AUSTIN — Two of the transportation industry¿s most prominent contributors have been selected for induction into the Texas Transportation Hall of Honor – Ray Barnhart and Raymond Stotzer.
Barnhart is former administrator of the Federal Highway Administration and Stotzer was former Engineer-Director for the Texas Department of Transportation. The Hall of Honor was established in 2000 by the Texas Transportation Institute.
An induction ceremony is set for 10 a.m. April 19 at the Dewitt C. Greer building located at 125 E. 11th Street in Austin.
“The Hall of Honor is intended to recognize that small group of people whose vision and exceptional leadership made possible the outstanding transportation system we have today,” TTI Deputy Director Dennis Christiansen said. “We are proud and thankful to recognize these great leaders for what they’ve given the people of Texas and the nation.”

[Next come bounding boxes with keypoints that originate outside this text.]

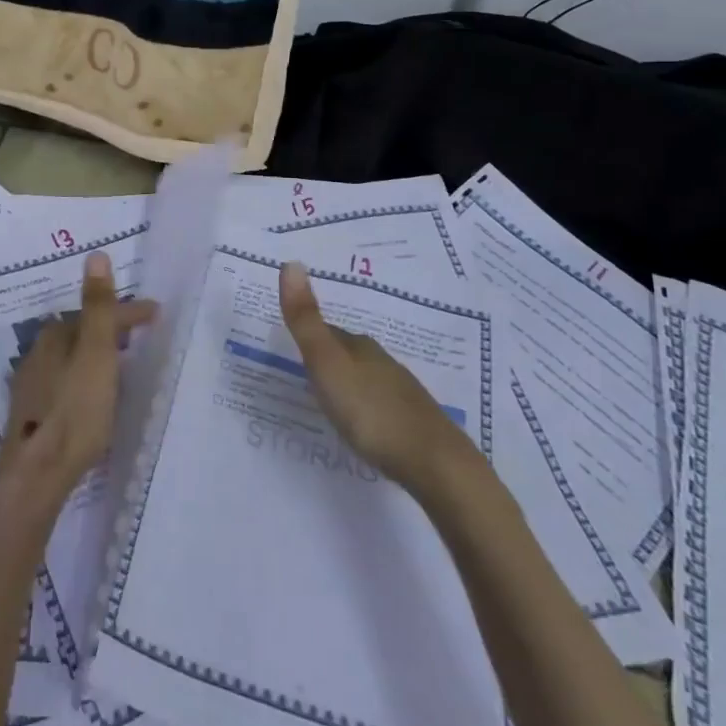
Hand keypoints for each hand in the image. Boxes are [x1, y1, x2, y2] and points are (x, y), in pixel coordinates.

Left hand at [0, 252, 154, 511]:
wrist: (36, 474)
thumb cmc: (74, 411)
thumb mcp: (96, 355)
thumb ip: (98, 307)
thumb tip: (95, 254)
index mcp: (55, 336)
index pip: (97, 313)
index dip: (129, 312)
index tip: (157, 313)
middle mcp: (38, 353)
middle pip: (81, 332)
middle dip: (110, 330)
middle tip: (139, 335)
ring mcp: (33, 384)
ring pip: (71, 357)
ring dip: (96, 355)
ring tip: (121, 363)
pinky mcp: (33, 413)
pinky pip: (65, 380)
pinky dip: (85, 377)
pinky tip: (93, 395)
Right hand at [278, 262, 482, 499]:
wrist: (435, 464)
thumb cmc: (372, 411)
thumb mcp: (327, 364)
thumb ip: (306, 320)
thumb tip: (290, 262)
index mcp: (360, 347)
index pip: (328, 332)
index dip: (308, 336)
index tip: (289, 346)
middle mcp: (383, 362)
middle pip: (348, 353)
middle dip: (328, 359)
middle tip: (304, 373)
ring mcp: (402, 392)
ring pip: (367, 378)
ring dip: (348, 384)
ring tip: (329, 400)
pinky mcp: (414, 423)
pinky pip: (381, 404)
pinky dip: (366, 408)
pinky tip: (363, 425)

As Administrator of the FHWA from 1981 to 1987, Barnhart earned praise from associates for his strong leadership, easy manner, and extraordinary communication skills. His tenure was marked by efforts to protect the integrity of the Highway Trust Fund, streamline procedures, shorten delays, and return management authority to the states. During his tenure at FHWA, Barnhart established 42 technology transfer centers at U.S. colleges and universities, and restructured and strengthened the agency’s motor carrier and international highway programs.
Barnhart came to the Federal Highway Administration from Pasadena, Texas, where he was a member of the State Highway Commission and led a successful career in the utilities construction and insurance business. He also served as a city councilman, a Texas state legislator, and State Republican Party chairman.
Stotzer’s service to TxDOT spanned more than 40 years. He began as an entry-level engineer in 1947 and became District Engineer in 1968, serving in that leadership position for both the Pharr and San Antonio districts. He led the development and construction of the Queen Isabella Causeway, Texas’ longest bridge, and he addressed congestion in San Antonio by improving major freeways. Stotzer, colleagues note, was willing to take risks to pursue innovative ideas in areas such as organizational structure, highway design, and right-of-way acquisition.
Stotzer was a recipient of numerous awards, including being named a Distinguished Alumnus of the College of Engineering at Texas A&M and “Citizen of the Year” by the North San Antonio Chamber of Commerce. He also received the Luther DeBerry Award in recognition of his outstanding contributions to the State of Texas in the field of transportation. He became the State Highway Engineer-Director in 1986 and served in that position until his death in October 1989.